You'll never want to change your clothes again

Researchers created a 1mm sized "Afghan Girl" image and altered its color by adding voltage.via Nature Communications

In the future you won’t have to worry about your coworkers finding out that you’re wearing the same shirt as yesterday, because you’ll be able to change its color and pattern.

In a recent study published in Nature Communications, researchers have developed a flexible, skin-like display that can change its color when voltage is applied. We already have tablets that are paper-thin, but this display is much thinner than a human hair. It can also achieve the full spectrum of color, and only takes milliseconds to alter. Until now, flexible displays could only obtain a limited color palette and took up to 10 seconds to alter.

By filling a metallic waffle-like nanostructure with liquid crystal, and sandwiching it between layers of plastic, the researchers were able to create an ultra-thin and more efficient display.

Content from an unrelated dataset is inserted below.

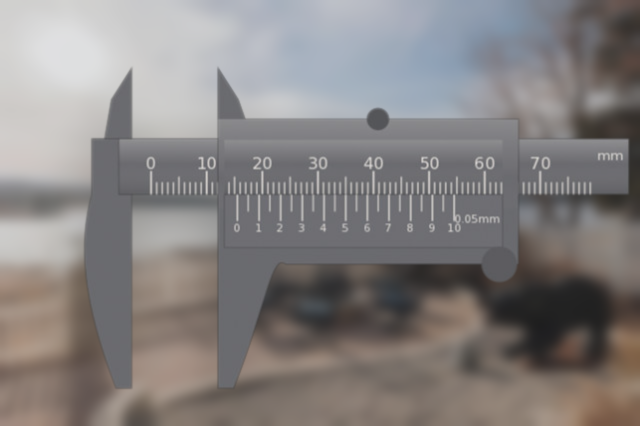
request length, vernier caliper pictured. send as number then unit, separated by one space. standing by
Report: 15.5 mm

Unlike the screen of a cellphone, this display does not need to produce its own light source. The amount of voltage applied to the liquid crystal sitting in the waffle’s wells alters its molecular orientation, and changes what wavelengths of ambient light are reflected or absorbed by the nanostructure.

The team at the University of Central Florida created a 1mm-sized "Afghan Girl" image, and applied different voltages to alter its color. Blown up, the image looks pixelated, but Debashis Chanda, who led the study, said that larger displays would have as good an image quality as a television.

“If you look in nature, your octopi and your chameleons actually create color based on their skin and ambient light,” said Chanda. “Any surface where you want to change the color or the pattern, you could use this kind of technology.”

Chanda thinks the technology can be produced cheaply, on a large area and on any flexible substance. Not only could it be used to create e-readers that can be read like a magazine, he says, but it could also be used in the development of smart camouflage gear, color-changing fashion items and wall-sized screens.